En effet, ces dernières années, la tendance est aux grosses franchises qui rapportent, certaines permettent aux studios de miser sur des films plus confidentiels, voire d’assumer des pertes éventuelles. Mais les ratés peuvent peser lourd, à l’instar du cas d’école John Carter, du plus récent Jupiter Ascending (notre critique), mais aussi de la suite d’Alice aux pays des Merveilles (notre critique).
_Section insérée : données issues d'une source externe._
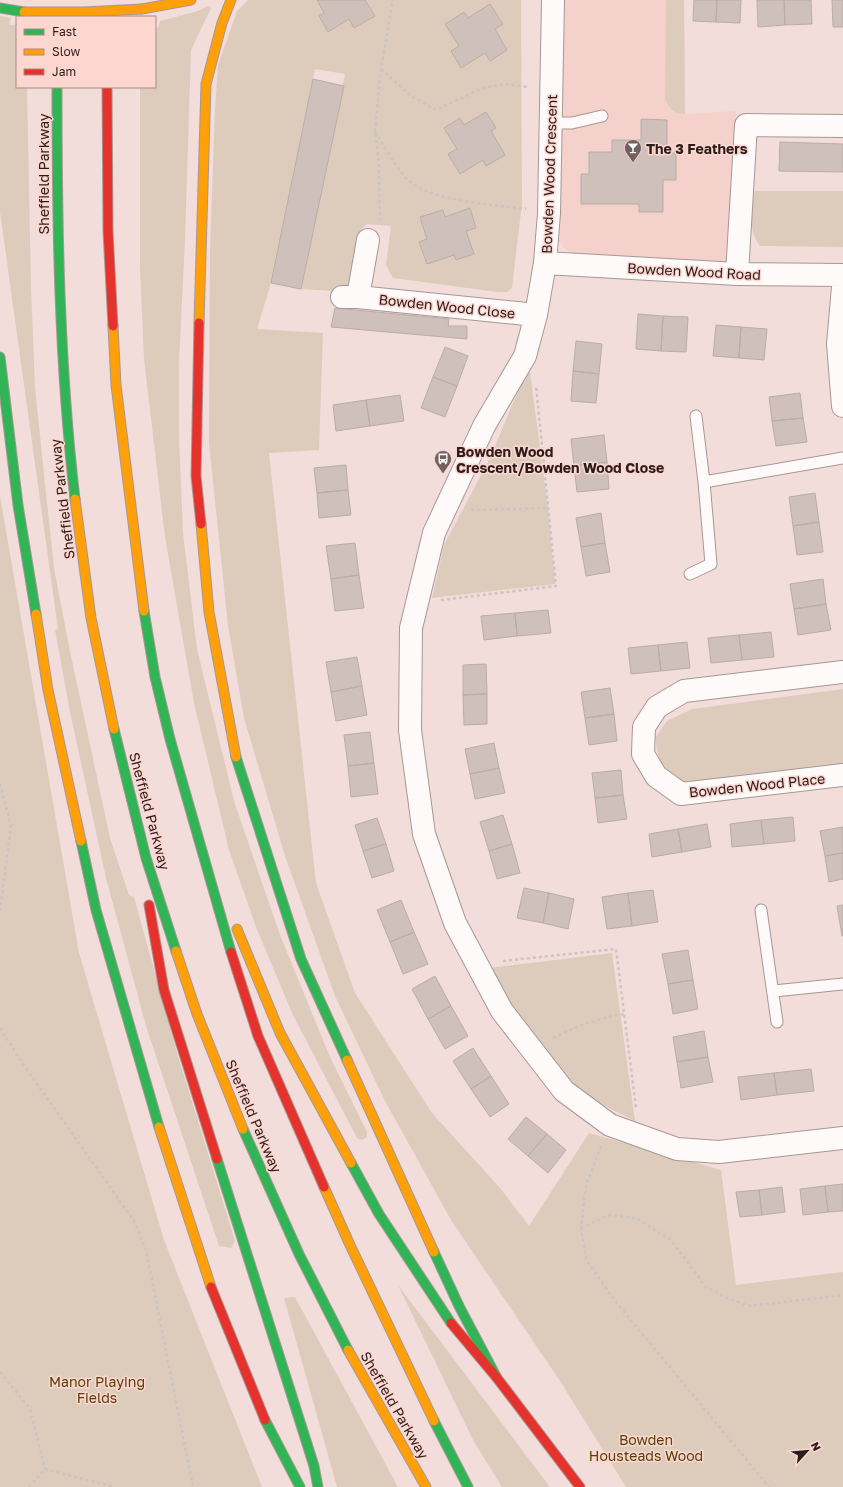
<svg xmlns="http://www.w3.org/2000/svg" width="843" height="1487" font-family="'Golos Text',sans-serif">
<rect width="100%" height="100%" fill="#f2ddda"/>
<!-- built -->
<path fill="#f4d1cb" d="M562,0H684L685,114L736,111L733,257L713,267L581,258L565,249L556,237Z"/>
<!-- green -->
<path fill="#dcb" fill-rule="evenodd" d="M248,0H317L324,13L319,16L328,32L349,19L355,28L375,16L365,0H521L522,203L512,288L507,292H497L393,278L386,265L391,226L367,224L362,228L352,292L301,289L345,74L315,69L271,283L257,329L323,333L319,450L269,453L316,883L355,993L432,1113L500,1188L529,1226L589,1133L721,1170L736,1285L843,1272V1487H626L560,1381L451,1220L385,1101L335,996L285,856L244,718L228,626L209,443L210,249L215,110L218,65L237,11ZM490,4L503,24L495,29L507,50L490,61L485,53L461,68L451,51L459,46L445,24L464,12L468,18ZM486,112L496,128L491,131L505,155L487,166L483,160L448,154L457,149L444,128L464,125ZM470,209L476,228L466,231L474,254L456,260L454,255L419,242L427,239L420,217L443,210L445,217Z
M666,0H684L685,114C674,114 669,108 665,99Z
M208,6L211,8L191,50L185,240L179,362V437L183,533L197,649L234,801L280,935L330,1057L367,1132V1137L362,1140L357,1138L292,1013L256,927L229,850L194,703L165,537L144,359L140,268V87H155V28H158L160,21L198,11Z
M0,16L11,18L9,25H17V87H27L31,287L35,388L54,569L71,656L110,838L129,895L134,897L177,1053L235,1241L231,1248L219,1246L146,1026L106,878L70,712L55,630L58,629L0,212Z
M752,191H843V247L760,246C748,230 751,210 752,191Z
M529,365L548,508L555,584L432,598L444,545L490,458Z
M0,496L79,953L164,1240L262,1487H0Z
M843,689V765L686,783L660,765L655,738L667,721L692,709Z
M612,953L635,1121L574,1090L527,1033L489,968Z
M398,1285L550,1487H502L473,1440Z
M295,1297L398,1487H337L284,1298Z"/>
<!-- building -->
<path fill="#cfc0bb" stroke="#baaca7" d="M317,0H365L375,16L354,28L349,19L328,32L319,16L324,13Z
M694,0H717L716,22L693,21Z
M717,0H741L740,23L716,22Z
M757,0H784L785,25L758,27Z
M784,0H811L812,24L785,25Z
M832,0H843V27H833Z
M490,4L503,24L495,29L507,50L490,61L485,53L461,68L451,51L459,46L445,24L464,12L468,18Z
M313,79L344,86L301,289L271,283Z
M486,112L496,128L491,131L505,155L486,166L483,160L460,174L448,154L457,149L444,128L460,118L464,125Z
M641,119L667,120V153H676V180H663V212H639V204H581V174H589V152H612V140H641Z
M780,142L843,144V172L779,171Z
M470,208L476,228L466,231L474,254L456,260L454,255L427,264L419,242L427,239L420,217L443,210L445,217Z
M335,308L449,319L448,326H467V339L331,327Z
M638,314L663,316L661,351L636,349Z
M663,316L688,317L686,352L661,351Z
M716,325L741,327L739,358L713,356Z
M741,327L767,329L764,360L739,358Z
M576,341L602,344L599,374L573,371Z
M445,347L468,356L457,386L433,377Z
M573,371L599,374L596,403L571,401Z
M433,377L457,386L445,417L421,408Z
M800,393L803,418L772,421L769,397Z
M400,395L404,421L370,426L366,400Z
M366,400L370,426L336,431L333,405Z
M803,418L807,442L776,446L772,421Z
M604,435L607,462L574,466L571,439Z
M607,462L609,489L577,492L574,466Z
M346,465L348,490L317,493L314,468Z
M348,490L351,515L319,518L317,493Z
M815,493L819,522L793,526L789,497Z
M601,513L605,543L581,547L576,518Z
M819,522L823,552L797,555L793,526Z
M355,543L359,575L331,579L326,546Z
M605,543L610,572L586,576L581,547Z
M359,575L364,608L335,611L331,579Z
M823,579L826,604L794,609L790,584Z
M826,604L831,630L798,635L794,609Z
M548,610L551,633L517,636L515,613Z
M515,613L517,636L484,640L481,616Z
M771,632L774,657L742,660L739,635Z
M739,635L742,660L711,663L708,638Z
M687,642L690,668L661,671L658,645Z
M658,645L661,671L631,674L628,648Z
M357,657L362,686L331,692L326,662Z
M486,664L487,694L463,695V665Z
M362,686L367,715L336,721L331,692Z
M610,688L614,714L585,718L581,692Z
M487,694V724L464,725L463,695Z
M614,714L617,741L589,745L585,718Z
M370,732L374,763L348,766L344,735Z
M494,743L499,768L470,774L465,749Z
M374,763L378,794L351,797L348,766Z
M499,768L505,793L475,799L470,774Z
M621,770L623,795L595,798L592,773Z
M623,795L627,819L598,823L595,798Z
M503,815L512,844L489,851L480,822Z
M793,817L795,841L764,844L761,820Z
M377,818L386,844L363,851L355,825Z
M761,820L764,844L732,847L730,824Z
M707,824L711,847L682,852L678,829Z
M843,827V853L825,856L820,831Z
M678,829L682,852L652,857L649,834Z
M386,844L394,871L372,878L363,851Z
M512,844L520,873L497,879L489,851Z
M843,853V879L829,882L825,856Z
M524,888L549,893L543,923L517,918Z
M653,890L658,922L632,926L628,893Z
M549,893L574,899L568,929L543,923Z
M628,893L632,926L607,929L602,897Z
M401,900L414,932L390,942L377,910Z
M843,905V936H842L837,906Z
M414,932L428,964L403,974L390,942Z
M688,950L693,980L668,984L662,954Z
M435,976L451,1006L428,1019L412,989Z
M693,980L698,1009L673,1014L668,984Z
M451,1006L468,1036L445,1049L428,1019Z
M704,1031L708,1057L677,1062L673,1037Z
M473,1048L491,1076L471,1089L453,1061Z
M708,1057L713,1082L681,1088L677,1062Z
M811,1069L814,1091L777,1095L774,1073Z
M774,1073L777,1095L741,1100L738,1077Z
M491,1076L509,1104L490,1117L471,1089Z
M526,1117L547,1134L528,1156L508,1139Z
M547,1134L566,1150L548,1173L528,1156Z
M843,1184V1211L828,1212L825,1186Z
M825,1186L828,1212L803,1215L800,1189Z
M782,1187L785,1212L762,1215L759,1190Z
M759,1190L762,1215L740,1217L736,1192Z"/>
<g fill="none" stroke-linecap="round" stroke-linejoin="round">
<defs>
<path id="lane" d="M551,123H572L602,116
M704,482L843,458
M690,574L711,564L704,482L696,416
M761,910L777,1022
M774,991L843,984"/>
<path id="street" d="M553,0L549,213L545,263L536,315L525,356L484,426L434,533L411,628L410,730L424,834L455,923L502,1011L564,1091L610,1125L677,1149L719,1152L843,1138
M545,263L737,274L843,275
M737,274L746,125L843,126
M843,287L838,344L843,406
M342,297H358L536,315
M358,297L368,240
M843,672L684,691L657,707L644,727L643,754L656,776L681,794L843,775"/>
<path id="fast" d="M0,8L24,12
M57,87C57,225 59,362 75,499
M0,357L18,505L36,614
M144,611L155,677L170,739L231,952
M114,729L146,858L176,951
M236,757L301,959L347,1060
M81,841L96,910L159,1127
M243,1129L299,1254L348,1350
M217,1159L314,1466L318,1487
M351,1163L379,1214L451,1323
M434,1252L459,1306L497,1378
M265,1420L300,1487
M434,1421L468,1487"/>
<path id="slow" d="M142,9L191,0
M199,323L206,84L222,23L231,0
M113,326L116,385L144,611
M75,499L91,618L114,729
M201,524L209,612L236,757
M36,614L48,690L81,841
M237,929L280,1033L351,1163
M176,951L197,1014L243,1129
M347,1060L434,1252
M159,1127L211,1287
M324,1187L350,1245L434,1421
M348,1350L426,1487"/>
<path id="jam" d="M107,87L108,231L113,326
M199,323L196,476L201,524
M149,905L164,990L217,1159
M231,952L258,1036L324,1187
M211,1287L265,1420
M451,1323L497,1378L580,1487"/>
</defs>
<!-- lane casing -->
<use href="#lane" stroke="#a79794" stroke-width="13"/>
<!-- street casing -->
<use href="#street" stroke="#a79794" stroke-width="24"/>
<!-- fast casing -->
<use href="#fast" stroke="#a79794" stroke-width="11"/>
<!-- slow casing -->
<use href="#slow" stroke="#a79794" stroke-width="11"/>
<!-- jam casing -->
<use href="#jam" stroke="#a79794" stroke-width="11"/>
<!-- path -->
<path stroke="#cbc4c3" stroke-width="2.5" stroke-dasharray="3 3" stroke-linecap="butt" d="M381,69L411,96L436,110L483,88L504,84L528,87
M375,132C384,145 397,169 408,180C430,201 495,205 526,209
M380,221L379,163L375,131L381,68L393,0
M471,510L548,508
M441,600L556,586L536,385
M0,784L11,826L0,910
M503,961L616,949L636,1108
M0,1028L23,1064L134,1221L146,1250L193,1487
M553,1038C577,1026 598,1018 624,1014
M601,1146L586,1185L581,1228L586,1259L615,1301L769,1487
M581,1228L610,1215L636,1218L671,1240L706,1287L729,1299L750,1306L843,1295
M0,1372L30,1409L45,1469
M29,1487L45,1469L115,1487"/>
<!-- lane -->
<use href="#lane" stroke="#fdfaf9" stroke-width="11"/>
<!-- street -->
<use href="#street" stroke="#fdfaf9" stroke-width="22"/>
<!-- fast -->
<use href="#fast" stroke="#30b455" stroke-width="9"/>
<!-- slow -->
<use href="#slow" stroke="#ff9f0a" stroke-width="9"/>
<!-- jam -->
<use href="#jam" stroke="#e5322d" stroke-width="9"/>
<defs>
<path id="slow-bridge" d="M24,12H84L142,9"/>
</defs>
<!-- slow-bridge casing -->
<use href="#slow-bridge" stroke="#a79794" stroke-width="11" stroke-linecap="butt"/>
<!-- slow-bridge -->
<use href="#slow-bridge" stroke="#ff9f0a" stroke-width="9"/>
</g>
<!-- icons -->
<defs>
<symbol id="bar-pin" viewBox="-11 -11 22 30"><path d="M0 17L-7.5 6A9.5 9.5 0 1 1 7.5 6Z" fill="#71605e" stroke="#fdd6cf"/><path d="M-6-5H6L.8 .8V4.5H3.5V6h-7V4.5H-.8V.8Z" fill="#fff"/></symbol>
<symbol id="bus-pin" viewBox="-11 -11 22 30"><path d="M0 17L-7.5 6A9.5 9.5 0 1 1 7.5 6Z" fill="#71605e" stroke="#fdd6cf"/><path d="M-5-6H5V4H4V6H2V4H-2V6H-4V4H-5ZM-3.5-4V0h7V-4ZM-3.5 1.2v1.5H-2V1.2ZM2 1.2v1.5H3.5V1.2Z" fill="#fff"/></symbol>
</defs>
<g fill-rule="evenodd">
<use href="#bar-pin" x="623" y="138" width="20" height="27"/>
<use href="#bus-pin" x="433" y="449" width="20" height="27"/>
</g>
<g text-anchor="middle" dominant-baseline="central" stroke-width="3" stroke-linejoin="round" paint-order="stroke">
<!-- poi labels -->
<g font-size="14" font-weight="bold" fill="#2b1d1b" stroke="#fdd6cf" text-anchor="start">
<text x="646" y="148">The 3 Feathers</text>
<text x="456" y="451">Bowden Wood<tspan x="456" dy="16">Crescent/Bowden Wood Close</tspan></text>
</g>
<!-- street labels -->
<g font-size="14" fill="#2b1d1b" stroke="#fdd6cf">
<text transform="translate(43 174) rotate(-90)">Sheffield Parkway</text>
<text transform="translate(549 174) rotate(-88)">Bowden Wood Crescent</text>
<text transform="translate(694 271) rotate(3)">Bowden Wood Road</text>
<text transform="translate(447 306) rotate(6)">Bowden Wood Close</text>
<text transform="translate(62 499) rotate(-97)">Sheffield Parkway</text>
<text transform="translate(757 785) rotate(-6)">Bowden Wood Place</text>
<text transform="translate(150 811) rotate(75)">Sheffield Parkway</text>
<text transform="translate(254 1116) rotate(67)">Sheffield Parkway</text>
<text transform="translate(395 1405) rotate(60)">Sheffield Parkway</text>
</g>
<!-- park labels -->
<g font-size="14" fill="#544106" stroke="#fdd6cf">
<text x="97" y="1381">Manor Playing<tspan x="97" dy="16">Fields</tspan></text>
<text x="646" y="1439">Bowden<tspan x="646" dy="16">Housteads Wood</tspan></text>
</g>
</g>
<!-- legend -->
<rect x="16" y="16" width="140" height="72" fill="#fdd6cf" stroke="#a98c87"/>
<rect x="24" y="29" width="20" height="6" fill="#30b455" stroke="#a98c87"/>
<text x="52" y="36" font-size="12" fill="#2b1d1b">Fast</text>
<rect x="24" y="49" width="20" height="6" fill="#ff9f0a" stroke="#a98c87"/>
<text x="52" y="56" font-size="12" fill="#2b1d1b">Slow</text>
<rect x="24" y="69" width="20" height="6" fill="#e5322d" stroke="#a98c87"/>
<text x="52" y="76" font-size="12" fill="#2b1d1b">Jam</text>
<!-- north arrow -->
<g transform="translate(807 1451) rotate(63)" stroke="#fdd6cf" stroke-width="3" paint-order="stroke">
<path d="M0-3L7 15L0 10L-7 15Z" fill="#2b1d1b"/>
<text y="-6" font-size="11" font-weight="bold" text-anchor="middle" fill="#2b1d1b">N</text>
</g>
</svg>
Même un grand nom comme Steven Spielberg n’a pas échappé au flop avec son dernier film Le Bon Gros Géant (notre critique).

Un droit de regard

Les studios ont donc tendance à exiger un droit de regard sur le montage final. Mais certains réalisateurs ne l’entendent pas ainsi et défendent leur vision. Ces « différends créatifs » viennent encore de faire deux victimes sur le tournage du spin off de Star Wars consacré à Han Solo : Phil Lord et Chris Miller ont été purement et simplement viré par Lucasfilms.

Harvey Weinstein, surnommé « Harvey les doigts de Fée », est connu pour charcuter ses productions/distributions, souvent à l’insu de leurs réalisateurs. Dernier exemple en date avec le film Grace qui a donné lieu à une passe d’armes virulente avec Olivier Dahan et la sortie d’un director cut.

Toby Emmerich, chercherait à éviter de tels déboires avec les trois licences star de Warner, DC Comics, Harry Potter et LEGO. Arrivé de New Line, branche de Warner Bros, Toby Emmerich n’a pas encore finalisé la transition, si bien qu’il n’a pas encore quitté ses anciens bureaux, mais entend s’attaquer aux grands enjeux de l’industrie par la « New Line-ization » : réduction des budgets, réalisateurs dociles, mais de renom et mainmise sur le final cut. Une réduction des coûts qui se ferait au bénéfice de ces grosses licences en évitant les réalisateurs indomptables (exceptions faites pour Clint Eastwood et Christopher Nolan) qui souhaitent garder le pouvoir sur le montage final.